# Chicken Taco Pasta Salad



## Ol-blue (May 5, 2008)

The spices can be adjusted to suit your taste.
Enjoy! Debbie

CHICKEN TACO PASTA SALAD 







2 cup(s) MACARONI; Elbow, Cooked.
2 CHICKEN BREASTS; Cooked, Diced.
4 GREEN ONIONS; Chopped.
2 cup(s) CHEDDAR CHEESE; Grated.
1 cup(s) ZESTY ITALIAN SALAD DRESSING; Bottled.
1 1/2 teaspoon(s) CUMIN
2 teaspoon(s) TACO SEASONING; Or To Taste.
FRITO CORN CHIPS; Broken Up.
_____


Cook the 2 cups macaroni according to package directions.
Rinse with cold water.
Add cool drained pasta to a bowl and add chicken, cheddar cheese and green onions.
Add dressing to salad.
Stir in cumin and taco seasoning and mix well.
Just before serving sprinkle chips on top.


----------



## chefa1a (May 5, 2008)

*Taco Pasta Salad*

_*I liked the idea so much I had to have it for dinner*_






​ 
*Tasted like cold chili mac,  but it was good*

*I finished it with crumbled doritos and cheddar


I think kids would love it

and it would be great for a picnic or party*​


----------



## Ol-blue (May 6, 2008)

chefa1a said:


> _*I liked the idea so much I had to have it for dinner*_​
> 
> 
> 
> ...


 
You have to be the first person that ever tried a recipe that quick.
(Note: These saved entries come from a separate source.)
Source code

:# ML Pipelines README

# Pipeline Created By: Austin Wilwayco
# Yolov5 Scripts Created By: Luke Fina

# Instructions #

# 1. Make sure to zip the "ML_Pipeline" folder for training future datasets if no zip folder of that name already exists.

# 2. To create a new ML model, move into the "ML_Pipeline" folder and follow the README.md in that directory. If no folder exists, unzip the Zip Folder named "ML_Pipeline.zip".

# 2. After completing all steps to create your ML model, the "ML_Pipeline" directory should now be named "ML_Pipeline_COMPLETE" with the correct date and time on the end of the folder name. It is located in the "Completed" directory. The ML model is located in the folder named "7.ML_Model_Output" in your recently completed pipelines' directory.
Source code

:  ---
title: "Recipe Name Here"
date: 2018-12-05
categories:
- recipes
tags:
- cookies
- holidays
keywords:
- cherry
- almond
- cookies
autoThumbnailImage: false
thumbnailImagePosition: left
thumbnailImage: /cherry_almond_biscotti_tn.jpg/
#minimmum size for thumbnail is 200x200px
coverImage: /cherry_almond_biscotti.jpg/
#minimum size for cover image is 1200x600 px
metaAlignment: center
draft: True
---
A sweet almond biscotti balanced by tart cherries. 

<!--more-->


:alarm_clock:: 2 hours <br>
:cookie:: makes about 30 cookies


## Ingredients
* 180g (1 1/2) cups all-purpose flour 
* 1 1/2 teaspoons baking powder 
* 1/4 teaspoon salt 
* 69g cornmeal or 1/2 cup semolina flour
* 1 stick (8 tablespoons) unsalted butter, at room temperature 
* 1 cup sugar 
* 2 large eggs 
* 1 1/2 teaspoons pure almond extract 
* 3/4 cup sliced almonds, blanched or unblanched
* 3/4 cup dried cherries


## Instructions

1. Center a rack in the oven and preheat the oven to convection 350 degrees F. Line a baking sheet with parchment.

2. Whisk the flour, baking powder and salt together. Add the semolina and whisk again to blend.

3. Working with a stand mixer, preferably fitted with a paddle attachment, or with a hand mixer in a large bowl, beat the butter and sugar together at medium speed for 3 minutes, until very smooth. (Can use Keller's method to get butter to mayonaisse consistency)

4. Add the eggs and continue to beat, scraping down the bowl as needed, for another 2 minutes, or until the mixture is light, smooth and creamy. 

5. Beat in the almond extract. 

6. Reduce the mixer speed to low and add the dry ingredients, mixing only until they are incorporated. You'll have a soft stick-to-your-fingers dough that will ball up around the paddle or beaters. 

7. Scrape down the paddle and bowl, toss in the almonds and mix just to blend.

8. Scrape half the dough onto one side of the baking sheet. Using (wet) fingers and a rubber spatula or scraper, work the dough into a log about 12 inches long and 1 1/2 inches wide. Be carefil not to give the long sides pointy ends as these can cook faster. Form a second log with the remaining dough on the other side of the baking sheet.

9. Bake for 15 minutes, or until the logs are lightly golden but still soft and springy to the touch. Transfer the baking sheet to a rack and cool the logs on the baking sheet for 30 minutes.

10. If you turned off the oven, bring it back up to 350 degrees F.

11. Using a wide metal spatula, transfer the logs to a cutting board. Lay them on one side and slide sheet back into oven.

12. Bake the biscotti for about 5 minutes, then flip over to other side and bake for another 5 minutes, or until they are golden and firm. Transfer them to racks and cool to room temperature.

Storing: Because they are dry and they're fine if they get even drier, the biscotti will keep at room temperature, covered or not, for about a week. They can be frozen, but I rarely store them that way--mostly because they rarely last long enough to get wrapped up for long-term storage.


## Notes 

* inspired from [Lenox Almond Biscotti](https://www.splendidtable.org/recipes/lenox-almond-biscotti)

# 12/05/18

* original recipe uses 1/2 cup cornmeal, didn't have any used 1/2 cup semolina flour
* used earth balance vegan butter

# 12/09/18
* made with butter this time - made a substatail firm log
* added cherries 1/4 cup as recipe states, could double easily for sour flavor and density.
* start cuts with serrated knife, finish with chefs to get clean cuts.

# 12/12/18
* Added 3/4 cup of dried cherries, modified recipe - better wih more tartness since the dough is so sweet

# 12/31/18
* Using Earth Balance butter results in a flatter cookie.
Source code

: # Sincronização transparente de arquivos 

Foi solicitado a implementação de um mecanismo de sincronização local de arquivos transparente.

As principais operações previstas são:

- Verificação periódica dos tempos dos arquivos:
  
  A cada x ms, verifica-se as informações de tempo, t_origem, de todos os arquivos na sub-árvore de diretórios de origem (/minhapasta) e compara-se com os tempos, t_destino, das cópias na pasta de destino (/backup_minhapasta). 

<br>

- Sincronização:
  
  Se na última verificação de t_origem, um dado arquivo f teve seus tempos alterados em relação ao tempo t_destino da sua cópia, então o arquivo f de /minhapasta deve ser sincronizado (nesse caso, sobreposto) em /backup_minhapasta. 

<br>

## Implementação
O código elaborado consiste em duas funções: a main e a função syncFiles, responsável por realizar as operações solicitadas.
Great photo by the way. Thanks for letting me know. Debbie


----------



## JPolito830 (May 6, 2008)

Wow looks good..I missed making it for Cinco de Mayo, but it seems like an awesome side no matter what day it is


----------



## Calya (May 6, 2008)

Yummy. I love all sorts of pasta salad. Thanks!


----------



## Ol-blue (May 6, 2008)

Thanks, I hope you enjoy! Debbie


----------



## Jeff G. (May 7, 2008)

Kind of reminds when I was a poor college student.  Kraft Macaroni and cheese mixed with Chili beans..  Kind of a really fast Chili-Mac...   Not too bad tasting.. HUGE salt load though.


----------